[WHAT YOU HAVE TO DO] The records below are to be written out exactly, with every picture omitted.

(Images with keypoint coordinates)
============

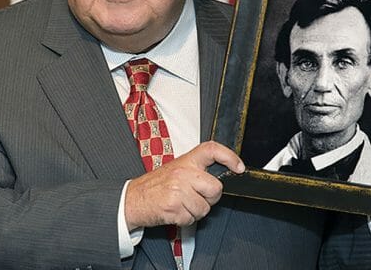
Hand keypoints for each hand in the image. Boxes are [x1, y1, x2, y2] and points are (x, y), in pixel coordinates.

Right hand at [124, 141, 244, 229]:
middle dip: (209, 198)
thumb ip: (196, 171)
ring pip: (205, 208)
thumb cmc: (155, 186)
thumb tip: (218, 180)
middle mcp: (183, 172)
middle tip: (196, 197)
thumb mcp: (175, 169)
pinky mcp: (173, 206)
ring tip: (181, 204)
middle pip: (215, 188)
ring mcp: (178, 189)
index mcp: (186, 161)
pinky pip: (191, 219)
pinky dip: (185, 220)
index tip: (239, 167)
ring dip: (195, 212)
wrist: (132, 199)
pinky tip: (175, 212)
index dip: (229, 156)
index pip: (211, 150)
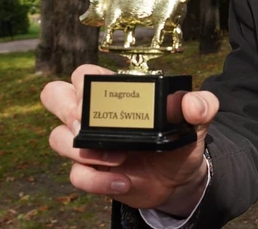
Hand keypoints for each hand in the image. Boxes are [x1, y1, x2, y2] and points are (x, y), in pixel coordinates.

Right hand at [41, 64, 218, 214]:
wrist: (182, 177)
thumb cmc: (181, 139)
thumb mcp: (198, 120)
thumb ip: (202, 106)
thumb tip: (191, 103)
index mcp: (118, 94)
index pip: (84, 75)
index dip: (84, 81)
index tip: (102, 94)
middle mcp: (96, 116)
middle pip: (54, 95)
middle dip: (64, 107)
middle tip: (86, 122)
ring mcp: (90, 144)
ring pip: (56, 137)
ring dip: (83, 149)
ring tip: (120, 158)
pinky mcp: (92, 173)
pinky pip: (76, 175)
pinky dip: (98, 180)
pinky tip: (124, 181)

============

[EXPECTED ANSWER]
Hand keypoints for each hand in the image. Boxes are [x1, y1, x2, y2] and points are (x, y), in pixel coordinates.

Right hand at [124, 141, 244, 229]:
middle dip: (209, 198)
thumb ip: (196, 171)
ring pip: (205, 208)
thumb cmc: (155, 186)
thumb tip: (218, 180)
middle mcp: (183, 172)
middle tip: (196, 197)
thumb mcp: (175, 169)
pinky mcp: (173, 206)
ring tip: (181, 204)
middle pip: (215, 188)
ring mcp: (178, 189)
index mcp: (186, 161)
pinky pip: (191, 219)
pinky dip: (185, 220)
index tip: (239, 167)
ring dip: (195, 212)
wrist: (132, 199)
pinky tip: (175, 212)
index dip: (229, 156)
index pip: (211, 150)
Hand keypoints for each hand in the image. Boxes are [x1, y1, x2, y2] and points are (x, y), in pixel coordinates.

Right hand at [41, 64, 218, 214]:
wrist: (182, 177)
thumb cmc: (181, 139)
thumb mcp: (198, 120)
thumb ip: (202, 106)
thumb tip: (191, 103)
index mcp: (118, 94)
index pip: (84, 75)
index dip: (84, 81)
index tip: (102, 94)
middle mcp: (96, 116)
middle pip: (54, 95)
middle dip: (64, 107)
middle tip: (86, 122)
ring mcp: (90, 144)
ring pip: (56, 137)
ring dip: (83, 149)
ring tip: (120, 158)
pinky mcp: (92, 173)
pinky pip: (76, 175)
pinky dip: (98, 180)
pinky tip: (124, 181)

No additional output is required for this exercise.